What you have to do:
How many separate lines of the data contain "Breast"? Give the count and nothing else.

____ Task inputs

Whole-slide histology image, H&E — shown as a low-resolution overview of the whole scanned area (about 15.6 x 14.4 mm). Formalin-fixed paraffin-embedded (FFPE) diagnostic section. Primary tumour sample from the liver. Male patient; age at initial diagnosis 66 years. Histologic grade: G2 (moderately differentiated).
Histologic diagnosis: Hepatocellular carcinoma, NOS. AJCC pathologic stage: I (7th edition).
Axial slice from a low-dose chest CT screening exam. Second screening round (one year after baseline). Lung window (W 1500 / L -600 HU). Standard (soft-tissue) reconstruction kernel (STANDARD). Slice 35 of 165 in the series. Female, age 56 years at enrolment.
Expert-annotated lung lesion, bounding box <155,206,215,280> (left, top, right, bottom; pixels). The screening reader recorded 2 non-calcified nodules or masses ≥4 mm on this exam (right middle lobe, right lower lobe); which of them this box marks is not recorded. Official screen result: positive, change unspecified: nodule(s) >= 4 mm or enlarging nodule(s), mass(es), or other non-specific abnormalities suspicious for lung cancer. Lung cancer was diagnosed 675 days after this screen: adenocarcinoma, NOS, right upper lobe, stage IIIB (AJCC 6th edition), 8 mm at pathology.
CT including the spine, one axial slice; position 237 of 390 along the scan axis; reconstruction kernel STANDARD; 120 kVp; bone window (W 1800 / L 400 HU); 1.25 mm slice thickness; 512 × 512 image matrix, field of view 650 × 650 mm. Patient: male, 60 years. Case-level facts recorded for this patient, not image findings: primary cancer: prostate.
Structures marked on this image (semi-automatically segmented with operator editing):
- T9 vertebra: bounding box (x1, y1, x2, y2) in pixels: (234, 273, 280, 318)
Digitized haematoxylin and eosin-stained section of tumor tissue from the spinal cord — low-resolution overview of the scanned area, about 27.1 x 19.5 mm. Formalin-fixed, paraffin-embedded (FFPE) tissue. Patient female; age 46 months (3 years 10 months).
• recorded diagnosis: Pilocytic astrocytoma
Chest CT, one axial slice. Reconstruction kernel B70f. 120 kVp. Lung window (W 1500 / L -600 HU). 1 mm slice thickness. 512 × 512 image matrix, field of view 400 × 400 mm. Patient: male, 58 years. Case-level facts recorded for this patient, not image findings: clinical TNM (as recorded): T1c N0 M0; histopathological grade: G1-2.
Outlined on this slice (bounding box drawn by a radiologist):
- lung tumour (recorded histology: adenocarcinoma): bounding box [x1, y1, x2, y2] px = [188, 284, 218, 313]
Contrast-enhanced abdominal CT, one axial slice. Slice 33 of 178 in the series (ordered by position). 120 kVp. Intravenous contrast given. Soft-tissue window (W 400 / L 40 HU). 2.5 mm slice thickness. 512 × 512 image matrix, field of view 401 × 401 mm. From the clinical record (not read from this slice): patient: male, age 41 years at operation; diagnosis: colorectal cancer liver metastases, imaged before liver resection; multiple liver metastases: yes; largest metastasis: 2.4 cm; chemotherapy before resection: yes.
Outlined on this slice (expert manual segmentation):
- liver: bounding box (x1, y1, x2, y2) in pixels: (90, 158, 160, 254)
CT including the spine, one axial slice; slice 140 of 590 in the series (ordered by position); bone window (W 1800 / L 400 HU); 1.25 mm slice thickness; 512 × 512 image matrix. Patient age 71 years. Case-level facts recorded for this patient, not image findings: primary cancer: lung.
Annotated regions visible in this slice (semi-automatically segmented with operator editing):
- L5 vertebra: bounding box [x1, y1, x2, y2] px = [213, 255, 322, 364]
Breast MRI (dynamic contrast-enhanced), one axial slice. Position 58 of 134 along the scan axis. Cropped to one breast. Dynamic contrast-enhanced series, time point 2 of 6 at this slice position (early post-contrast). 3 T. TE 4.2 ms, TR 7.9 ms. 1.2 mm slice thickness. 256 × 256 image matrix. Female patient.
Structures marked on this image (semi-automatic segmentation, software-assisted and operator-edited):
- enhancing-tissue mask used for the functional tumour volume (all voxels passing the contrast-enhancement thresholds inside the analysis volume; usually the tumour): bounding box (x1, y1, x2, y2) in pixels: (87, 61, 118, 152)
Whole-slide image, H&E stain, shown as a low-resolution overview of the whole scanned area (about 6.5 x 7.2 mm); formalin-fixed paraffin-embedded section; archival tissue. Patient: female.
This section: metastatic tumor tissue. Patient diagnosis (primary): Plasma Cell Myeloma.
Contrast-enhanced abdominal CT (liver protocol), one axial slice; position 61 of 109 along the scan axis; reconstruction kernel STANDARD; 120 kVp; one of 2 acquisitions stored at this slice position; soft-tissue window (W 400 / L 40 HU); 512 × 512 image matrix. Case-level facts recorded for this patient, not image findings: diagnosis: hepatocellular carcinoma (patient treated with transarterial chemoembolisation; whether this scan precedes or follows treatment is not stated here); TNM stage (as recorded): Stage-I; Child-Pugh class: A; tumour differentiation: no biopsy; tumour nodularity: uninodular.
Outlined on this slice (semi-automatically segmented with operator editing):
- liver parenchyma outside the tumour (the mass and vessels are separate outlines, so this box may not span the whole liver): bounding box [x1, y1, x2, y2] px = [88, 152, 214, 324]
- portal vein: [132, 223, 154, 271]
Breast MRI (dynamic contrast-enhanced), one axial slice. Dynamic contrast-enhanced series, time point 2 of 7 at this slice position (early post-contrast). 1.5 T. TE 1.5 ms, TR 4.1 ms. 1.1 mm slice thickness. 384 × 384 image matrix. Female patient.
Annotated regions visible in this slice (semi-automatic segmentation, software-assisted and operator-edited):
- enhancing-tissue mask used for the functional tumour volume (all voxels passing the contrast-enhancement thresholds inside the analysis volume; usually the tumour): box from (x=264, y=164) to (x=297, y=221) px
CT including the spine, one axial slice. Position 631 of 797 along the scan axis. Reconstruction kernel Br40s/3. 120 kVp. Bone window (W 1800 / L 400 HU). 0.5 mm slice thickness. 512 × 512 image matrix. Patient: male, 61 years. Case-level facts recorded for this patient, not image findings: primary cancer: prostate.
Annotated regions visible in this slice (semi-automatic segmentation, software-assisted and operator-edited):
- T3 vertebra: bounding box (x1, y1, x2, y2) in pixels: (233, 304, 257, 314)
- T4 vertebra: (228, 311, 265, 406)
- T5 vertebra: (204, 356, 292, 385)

________

Solution to the exercise:
2